ESTRATTO DEL TESTO:

──────

La realtà è ben diversa. I partiti, infatti, utilizzano la selezione delle candidature per affermare fortemente la propria oligarchia. Infatti, non lasciando spazio alla partecipazione della “base” dell’organizzazione a questa attività ed esercitando un forte controllo sulle azioni del personale scelto, le associazioni partitiche dominano la scena politica, in modo sostanzialmente incontrastato.
Tutto ciò pone, evidentemente, un importante problema democratico all’interno delle istituzioni.
Dunque, pare opportuno interrogarsi su quali siano, nello specifico, tutte le problematiche relative alla selezione delle candidature e le possibili modalità di intervento per risolverle. In particolare, alla luce di quanto è già stato affermato in questa breve introduzione al tema, sembra utile porre l’attenzione sull’esigenza di ricercare strumenti per una maggiore partecipazione dei cittadini all’individuazione dei soggetti, da cui dovranno essere rappresentati a livello istituzionale: probabilmente, infatti, solo in questo modo potrà essere in parte attenuata la tanto vituperata partitocrazia, permettendo agli elettori di esercitare compiutamente i loro diritti politici e di influenzare più incisivamente la gestione della politica nazionale.

──────

ISTRUZIONI:
**1)** Nell'estratto sulla selezione delle candidature, a quale scopo i partiti usano questa selezione?
**2)** Prosegui l'estratto sulla selezione delle candidature a partire dalla sua ultima frase.

──────

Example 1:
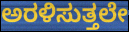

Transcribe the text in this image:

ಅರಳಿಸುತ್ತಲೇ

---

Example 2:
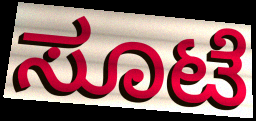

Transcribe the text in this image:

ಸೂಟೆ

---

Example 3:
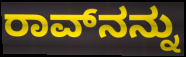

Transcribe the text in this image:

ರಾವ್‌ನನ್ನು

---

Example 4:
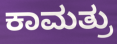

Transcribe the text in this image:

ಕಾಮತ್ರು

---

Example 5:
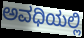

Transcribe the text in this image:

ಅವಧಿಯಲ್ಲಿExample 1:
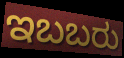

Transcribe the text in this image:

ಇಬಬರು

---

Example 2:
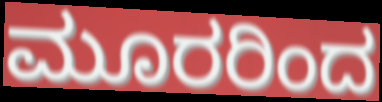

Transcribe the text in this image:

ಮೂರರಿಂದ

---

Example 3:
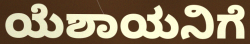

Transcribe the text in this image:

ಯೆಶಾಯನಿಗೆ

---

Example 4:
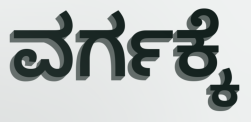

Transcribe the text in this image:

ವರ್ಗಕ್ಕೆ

──────

RISPOSTE:
**1)** Per affermare fortemente la propria oligarchia.

**2)**
Le elezioni primarie sono considerate il principale strumento per il raggiungimento dell’obiettivo di una maggiore democratizzazione delle operazioni di scelta delle candidature. Infatti, esse sono state definite come “procedimenti finalizzati ad influenzare e a determinare la selezione dei candidati a successive elezioni, ai quali in via di principio partecipi, ancorché con alcune limitazioni e ad alcune condizioni, lo stesso corpo elettorale di queste ultime, e che siano promossi da quanti intendano presentare candidati per l’elezione di cariche esecutive monocratiche, ovvero per l’elezione a cariche rappresentative in assemblee, a qualsiasi livello di governo” (FUSARO).
La partecipazione alle elezioni primarie può essere un decisivo strumento di apertura della selezione del personale politico alla partecipazione di una quota decisamente più ampia dei cittadini: esse possono, infatti, essere potenzialmente aperte a tutti i cittadini, senza essere necessariamente limitate agli iscritti ai partiti che le organizzano. Ciò, evidentemente, può contribuire al miglioramento della democraticità del sistema partitico italiano e alla riduzione della profonda distanza tra popolo sovrano e politica, che si è creata negli ultimi decenni.
Nonostante il fatto che l’introduzione di un tale sistema di partecipazione popolare alle dinamiche interne alle associazioni partitiche non possa che essere considerato un fatto positivo, per i motivi appena citati, non si possono, però, disconoscere le importanti problematiche pubblicistiche e strutturali che questo istituto pone. Tali questioni sono prepotentemente emerse nelle applicazioni di tale istituto nel sistema politico italiano.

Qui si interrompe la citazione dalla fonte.